PSERS Investigation Reveals No Wrongdoing. Instead, It Shows How a Calculation Error Can Turn Into a Pension Headache.

“A series of unfortunate oversights and a lack of transparency from a key consultant” had a domino effect for the pension fund, a law firm investigation revealed.

The Pennsylvania State Capitol building (Rachel Wisniewski/Bloomberg)

The Pennsylvania State Capitol building

(Rachel Wisniewski/Bloomberg)

A months-long internal investigation into a reporting error at the Pennsylvania Public School Employees Retirement System has revealed no evidence of wrongdoing, the PSERS board said Tuesday.

The results come almost a year after the pension fund launched the investigation into discrepancies in its investment performance figures. PSERS spent much of 2021 dealing with the fallout of this error, with the board holding numerous closed meetings and attempting to replace leadership with an outsourced chief investment officer firm. Eventually, chief investment officer Jim Grossman and executive director Glen Grell retired.

But, according to Womble Bond Dickinson, the law firm that completed the investigation, there was no evidence of foul play at the retirement system.

“We found no evidence of any kickbacks or any illegal payments,” the report on the investigation said. “We found no evidence of theft. We found no evidence of self-dealing. We found no evidence of false statements or misleading statements in financial transactions.”

Instead, the investigation revealed “a series of unfortunate oversights and a lack of transparency from a key consultant” — Aon — that led to a miscalculation that had a domino effect for the pension fund.

“We’re happy that Womble Bond got to the right answer, although we demonstrated to them months ago that there was no wrongdoing,” Matt Haverstick, Grossman’s attorney, said via email. A spokesperson for Aon declined to comment.


As a part of the investigation, Womble interviewed more than 30 people, including PSERS staff, trustees, designees, and third parties, in addition to sifting through more than 1.5 million documents. The investigation tackled two separate issues: PSERS’s property acquisitions in Harrisburg and the risk share calculation.

According to the report, in July 2020, PSERS asked its actuarial consultant, Buck, and its investment consultant Aon, to each calculate the fund performance. These numbers are important: PSERS uses its annual returns as part of a calculation that determines whether it needs to increase the contribution rate for its constituents. But the two consultants came up with different results.

What followed was a staff inquiry into Aon’s reporting practices. The team found that quarterly reports from 2014 through 2017 that showed adjustments in valuations. One of the adjustments was a 37-basis point change to a quarterly valuation in 2015.

PSERS’s investment policy shows that these quarterly reports are considered “official and final,” but that there is an approval process should revisions be necessary. According to Womble, Grossman said these changes “should be rare.”

In the fall of 2020, PSERS staff hired an outside consultant, ACA Group, to independently review performance. ACA was unable to verify two months of Aon’s reported returns. ACA’s results were reported at a December board meeting.

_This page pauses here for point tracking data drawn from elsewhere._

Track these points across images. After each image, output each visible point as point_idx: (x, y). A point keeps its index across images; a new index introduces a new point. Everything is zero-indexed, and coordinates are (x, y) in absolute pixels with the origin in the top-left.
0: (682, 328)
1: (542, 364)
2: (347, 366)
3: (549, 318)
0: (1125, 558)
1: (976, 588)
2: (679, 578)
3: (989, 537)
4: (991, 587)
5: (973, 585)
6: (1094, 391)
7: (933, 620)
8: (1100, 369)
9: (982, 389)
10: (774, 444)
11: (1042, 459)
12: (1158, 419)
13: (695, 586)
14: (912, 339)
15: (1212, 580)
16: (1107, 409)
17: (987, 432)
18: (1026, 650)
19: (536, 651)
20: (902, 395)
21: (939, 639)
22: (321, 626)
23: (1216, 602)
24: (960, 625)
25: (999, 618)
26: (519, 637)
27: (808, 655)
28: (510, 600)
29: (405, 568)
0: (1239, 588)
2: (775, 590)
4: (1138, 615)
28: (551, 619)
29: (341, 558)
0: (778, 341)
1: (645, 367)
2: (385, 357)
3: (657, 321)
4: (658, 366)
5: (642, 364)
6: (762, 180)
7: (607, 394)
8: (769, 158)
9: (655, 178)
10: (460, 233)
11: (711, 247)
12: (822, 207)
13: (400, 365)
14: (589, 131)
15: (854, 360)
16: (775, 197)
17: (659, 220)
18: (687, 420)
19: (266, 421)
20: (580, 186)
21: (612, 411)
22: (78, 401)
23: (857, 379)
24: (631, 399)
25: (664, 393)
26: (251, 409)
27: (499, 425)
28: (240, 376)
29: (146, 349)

At that meeting, PSERS’s board was slated to vote on whether to increase member contributions. The vote hinged on whether a risk calculation, which factors in investment returns, met a specific hurdle rate.

Emails between Grossman and Aon show that there was a discrepancy in calculations, given that they were using two different sources of data. Had the team used previously-published annual report data, PSERS would have had to increase member contributions. They decided not to share this information during the meeting, where the board decided to keep member contributions at the same level they were.

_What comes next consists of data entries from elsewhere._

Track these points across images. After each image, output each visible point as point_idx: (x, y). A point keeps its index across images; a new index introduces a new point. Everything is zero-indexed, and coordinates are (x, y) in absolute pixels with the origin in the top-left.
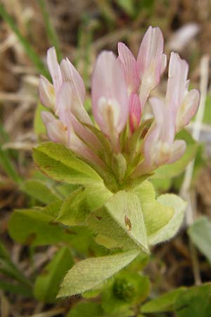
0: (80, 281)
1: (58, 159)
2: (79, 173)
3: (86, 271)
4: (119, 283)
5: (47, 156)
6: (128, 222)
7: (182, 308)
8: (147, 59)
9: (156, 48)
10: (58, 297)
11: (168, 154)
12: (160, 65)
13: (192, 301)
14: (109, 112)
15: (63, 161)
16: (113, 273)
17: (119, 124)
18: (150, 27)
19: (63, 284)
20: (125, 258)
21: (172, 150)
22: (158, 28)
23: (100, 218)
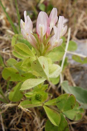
0: (27, 85)
1: (22, 49)
2: (28, 54)
3: (29, 82)
4: (37, 95)
5: (18, 48)
6: (44, 66)
7: (58, 102)
8: (52, 18)
9: (55, 14)
10: (20, 90)
11: (57, 43)
12: (56, 20)
13: (61, 100)
14: (42, 29)
15: (23, 50)
16: (38, 84)
17: (44, 33)
18: (54, 8)
19: (22, 86)
20: (42, 80)
21: (59, 42)
22: (56, 8)
23: (35, 63)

However, the following day, a PSERS staffer noticed yet another performance discrepancy between Aon’s reporting and the reporting from Aksia, another PSERS consultant.

Following that discovery, PSERS’s staff contacted Aon over a dozen times, according to the report. “Aon either responded that it was still researching the issue, or, in some cases, failed to respond all together,” Womble said. Eventually, on January 7, 2021, Aon responded with a draft report, which Womble said did not address whether the total fund performance was impacted by this error.

Soon after PSERS received that report, Grossman spoke with Aon representatives, who said the issue was one of “misplaced cash flows” but not missing money. A month later, Aon representatives called Grossman again to share that the error did impact total fund performance.

“It appears that the cash flow errors were systemic due to the data entry error,” Aon told Womble in a written interview. It was caused by revisions to private credit and commodity cash flows and adjustments to performance reporting formatting.

Aon eventually disclosed this all to PSERS, taking responsibility for the error in March 2021. Still, PSERS launched the investigation that finally came to a close nearly a year later.

“Today marked an important milestone in the internal investigation and provided an opportunity at PSERS for both the board and staff,” board chairman Christopher Santa Maria said in a statement. “We are committed to learning from this process and will continue our best efforts to serve our members.”